# JOB:
Beginning with the line that contains "mug: none [745,332,841,407]" and ending with the last line of the records, write out each line exactly and omit the pictures.

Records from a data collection
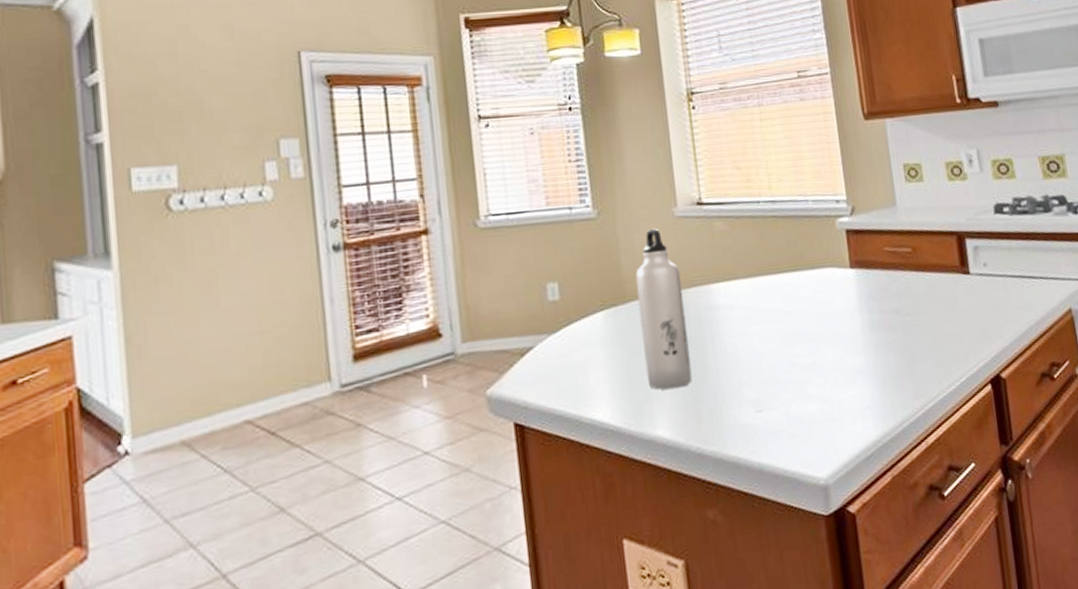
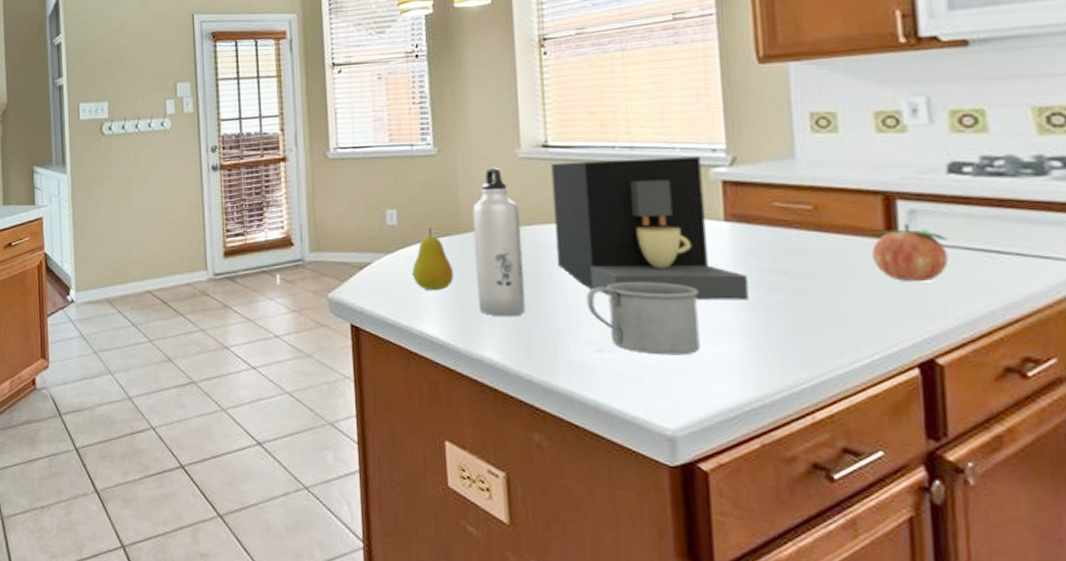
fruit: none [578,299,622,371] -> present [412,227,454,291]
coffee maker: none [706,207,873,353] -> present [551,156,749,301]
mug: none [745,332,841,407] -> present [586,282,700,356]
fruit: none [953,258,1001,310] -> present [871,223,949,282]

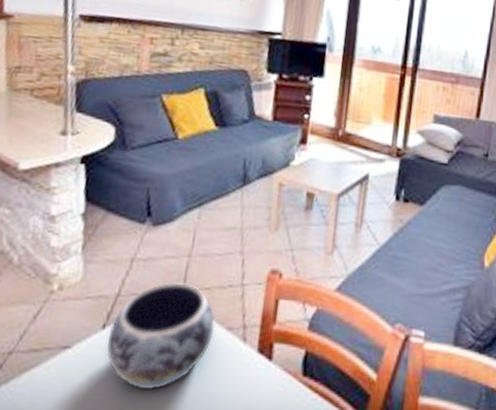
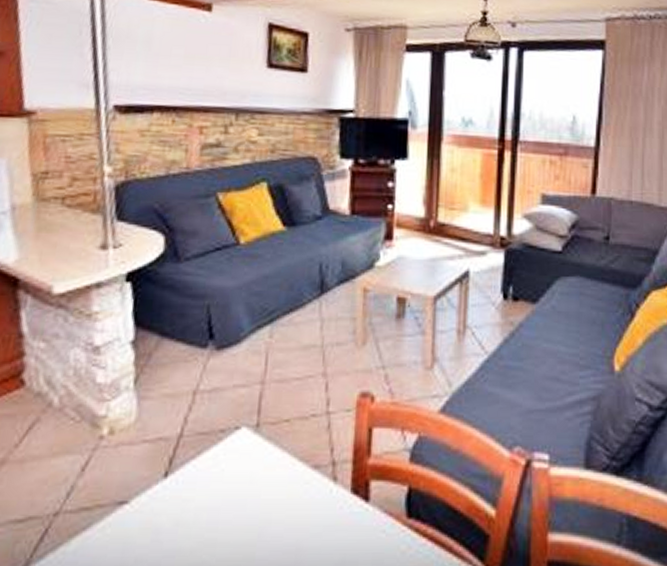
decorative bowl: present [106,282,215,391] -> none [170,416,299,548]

# TASK ANSWER:
mug: none [745,332,841,407] -> present [586,282,700,356]
fruit: none [953,258,1001,310] -> present [871,223,949,282]

decorative bowl: present [106,282,215,391] -> none [170,416,299,548]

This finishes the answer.